Well, turns out it wasn’t accessible at the same time as broadcast on the radio after all. Signed version and a transcript will follow “later”. I’ve cancelled the warm fuzzy thoughts. Not quite sure I understand the point of trumpeting something as accessible if deaf people can’t access it at the same time as everyone else. A real missed opportunity and rather just highlights how deaf young people and adults are treated as second-class citizens by our media.
Maybe I’ll ask the TV licensing people if they mind if I pay my licence fee “later”…
Original blog (9.40am):
Word reaches me that BBC Radio 4 will be showing a programme about deafness this afternoon THAT WILL BE ACCESSIBLE TO DEAF PEOPLE. How modern!

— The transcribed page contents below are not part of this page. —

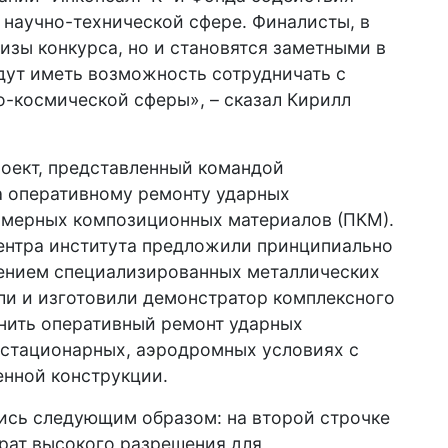
научно-технической сфере. Финалисты, в
изы конкурса, но и становятся заметными в
дут иметь возможность сотрудничать с
-космической сферы», – сказал Кирилл
роект, представленный командой
а оперативному ремонту ударных
имерных композиционных материалов (ПКМ).
ентра института предложили принципиально
ением специализированных металлических
ли и изготовили демонстратор комплексного
нить оперативный ремонт ударных
естационарных, аэродромных условиях с
нной конструкции.
ись следующим образом: на второй строчке
рат высокого разрешения для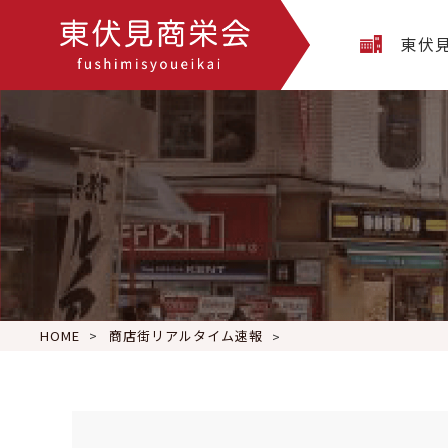
東伏
HOME
商店街リアルタイム速報
東京での住まいをお探し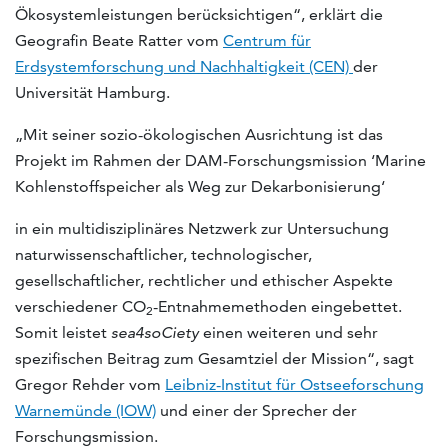
Ökosystemleistungen berücksichtigen“, erklärt die
Geografin Beate Ratter vom
Centrum für
Erdsystemforschung und Nachhaltigkeit (CEN)
der
Universität Hamburg.
„Mit seiner sozio-ökologischen Ausrichtung ist das
Projekt im Rahmen der DAM-Forschungsmission ‘Marine
Kohlenstoffspeicher als Weg zur Dekarbonisierung‘
in ein multidisziplinäres Netzwerk zur Untersuchung
naturwissenschaftlicher, technologischer,
gesellschaftlicher, rechtlicher und ethischer Aspekte
verschiedener CO
-Entnahmemethoden eingebettet.
2
Somit leistet
sea4soCiety
einen weiteren und sehr
spezifischen Beitrag zum Gesamtziel der Mission“, sagt
Gregor Rehder vom
Leibniz-Institut für Ostseeforschung
Warnemünde (IOW)
und einer der Sprecher der
Forschungsmission.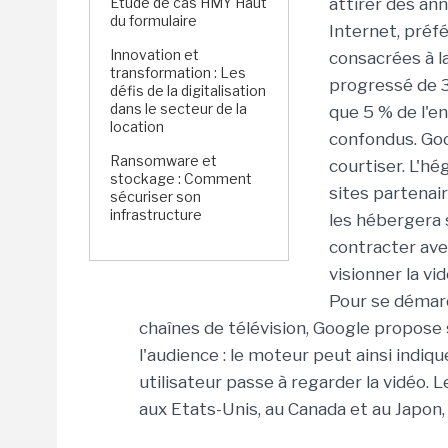
Étude de cas HMY Haut
attirer des an
du formulaire
Internet, préfé
Innovation et
consacrées à la
transformation : Les
progressé de 3
défis de la digitalisation
dans le secteur de la
que 5 % de l'e
location
confondus. Goo
Ransomware et
courtiser. L'h
stockage : Comment
sites partenair
sécuriser son
infrastructure
les hébergera 
contracter avec
visionner la vid
Pour se démarq
chaînes de télévision, Google propose 
l'audience : le moteur peut ainsi indi
utilisateur passe à regarder la vidéo.
aux Etats-Unis, au Canada et au Japon,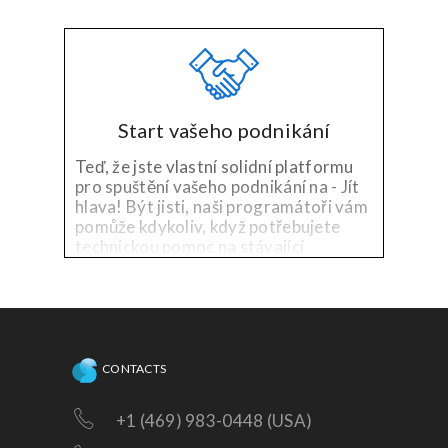
Start vašeho podnikání
Teď, že jste vlastní solidní platformu
pro spuštění vašeho podnikání na - Jít
hlava! Být jisti, naši programátoři vám
pomůže kdykoliv, když potřebujete
technickou pomoc na stávající
platformy, nebo třeba vylepšení!
CONTACTS
+1 (469) 983-0448 (USA)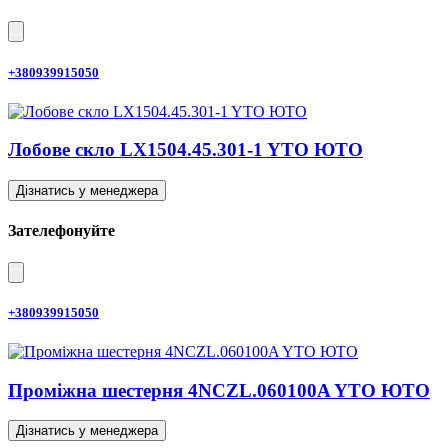
+380939915050
Лобове скло LX1504.45.301-1 YTO ЮТО
Дізнатись у менеджера
Зателефонуйте
+380939915050
Проміжна шестерня 4NCZL.060100A YTO ЮТО
Дізнатись у менеджера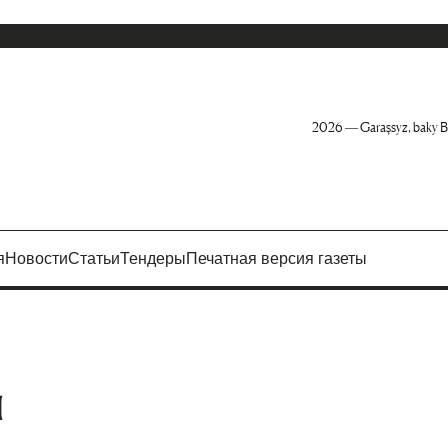
2026 — Garaşsyz, baky B
я
Новости
Статьи
Тендеры
Печатная версия газеты
и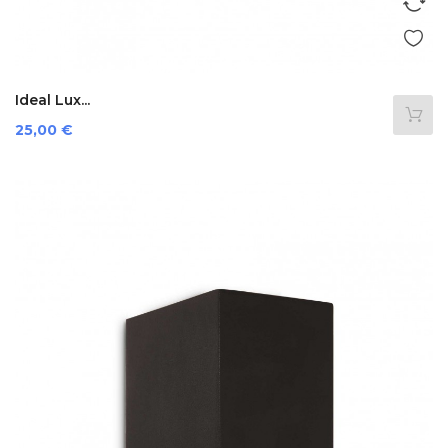
Ideal Lux...
Preis
25,00 €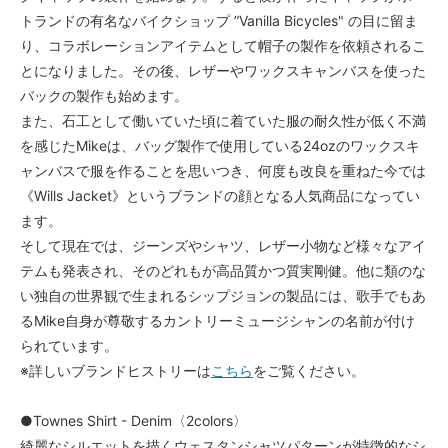
トランドの有名なバイクショップ ”Vanilla Bicycles" の目に留ま
り、コラボレーションアイテムとして帽子の製作を依頼されるこ
とになりました。その後、レザーやワックスキャンバスを使った
バックの製作も始めます。
また、石工として働いていた頃に着ていた服の耐久性が低く不満
を感じたMikeは、バッグ製作で使用している24ozのワックスキ
ャンバスで服を作ることを思いつき、何度も改良を重ねた今では
《Wills Jacket》というブランドの顔となる人気商品になってい
ます。
そして現在では、ジーンズやシャツ、レザー小物など様々なアイ
テムも発表され、そのどれもが高品質かつ質実剛健。他に類のな
い独自の世界観で生まれるシップジョンの製品には、歌手でもあ
るMike自身が尊敬するカントリーミュージシャンの名前が付け
られています。
※詳しいブランドヒストリーは
こちら
をご覧ください。
●Townes Shirt - Denim〈2colors〉
綺麗なシルエットを描くウェスタンシャツパターンが特徴的なシ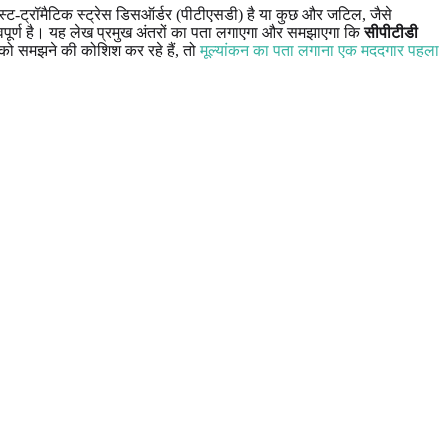
ोस्ट-ट्रॉमैटिक स्ट्रेस डिसऑर्डर (पीटीएसडी) है या कुछ और जटिल, जैसे
्वपूर्ण है। यह लेख प्रमुख अंतरों का पता लगाएगा और समझाएगा कि
सीपीटीडी
ों को समझने की कोशिश कर रहे हैं, तो
मूल्यांकन का पता लगाना एक मददगार पहला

Apparently, signed interpretation and a transcript will be on the web at the same time as broadcast on the radio. If true, it will be fantastic and make a really refreshing change. I’ll be tuning it and hoping it’s a good one. But in the meantime, warm fuzzy thoughts to the BBC today.
Let us know what you think of the programme. Below is some more info about it:
Today, 14:15 on BBC Radio 4
A Small Piece of Silence by Katie Hims
A Small Piece of Silence started out in a very different way to most radio plays. After David Bower’s striking performance as Quasimodo in Radio Four’s production of The Hunchback of Notredame, the producer Susan Roberts suggested a contemporary play be written specially for him. After many initial conversations with David who plays the lead character Joe in the play, Katie Hims’ story began to emerge.
In A Small Piece of Silence, Joe who has been Deaf since he was born , works in an ordinary council office . Every day he makes the same journey to work on the bus, seeing the same people . Then one day a young girl signs her name to him. A_N_G_E_L.
Joe has been working in the council’s housing office for 17 years. Apart from one small promotion he has remained in the same job surrounded by the same people . Vernon has been there for the same amount of time. He eats Joe’s food and talks too fast in the pub ..but Joe goes along with it.
Into their world comes new office recruit Shelly who begins to fall for Joe. Until Joe realises that she is having a relationship with Richard Humble , the leader of the council
At the end of Shelly’s first week there is a huge fire in a nearby block of flats. Joe learns that Angel was one of the people who has died.
And so Joe’s life is changed forever as he embarks on a quest, turning detective to find out what has happened.
A Small Piece of Silence is a love story, detective story but, using sound, it attempts to give us a picture of the world of someone who can’t hear. It examines the issues around how society deals with Deafness through the character of Joe.
Joe ….. David Bower
Shelly ….. Maxine Peake
Vernon ….. Ralph Ineson
Brigitta ….. Deborah McAndrew
Marion ….. Ruth Alexander-Rubin
Richard/ Bus Driver ….. Terence Mann
Music composed and performed by Liran Donin
Artistic consultant Isolte Avila. Developed in partnership with Signdance Collective.
Directed in Manchester by Susan Roberts.
Liran Donin provides specially composed music and a soundscape that illustrates Joe’s view of the world. Joe suffers from Tinitus. Liran, underscores this condition in sound.
David Bower is one of the creative directors of Signdance Collective , an international dance music theatre company lead by Deaf and physically disabled dance theatre artists working alongside composer musicians.
Katie Hims’ first radio play, ‘The Earthquake Girl’, won a Richard Imison Award in 1998, and since then her work has never failed to make an impression. In Katie’s world there is a semblance of normality but underneath all that you can be sure is that something strange — and rather magical — is going on. Her most recent work for radio includes 43.59: 45′ original play and FIVE WEDDING DRESSES: 5 x 15′ BBC Radio 4, Woman’s Hour.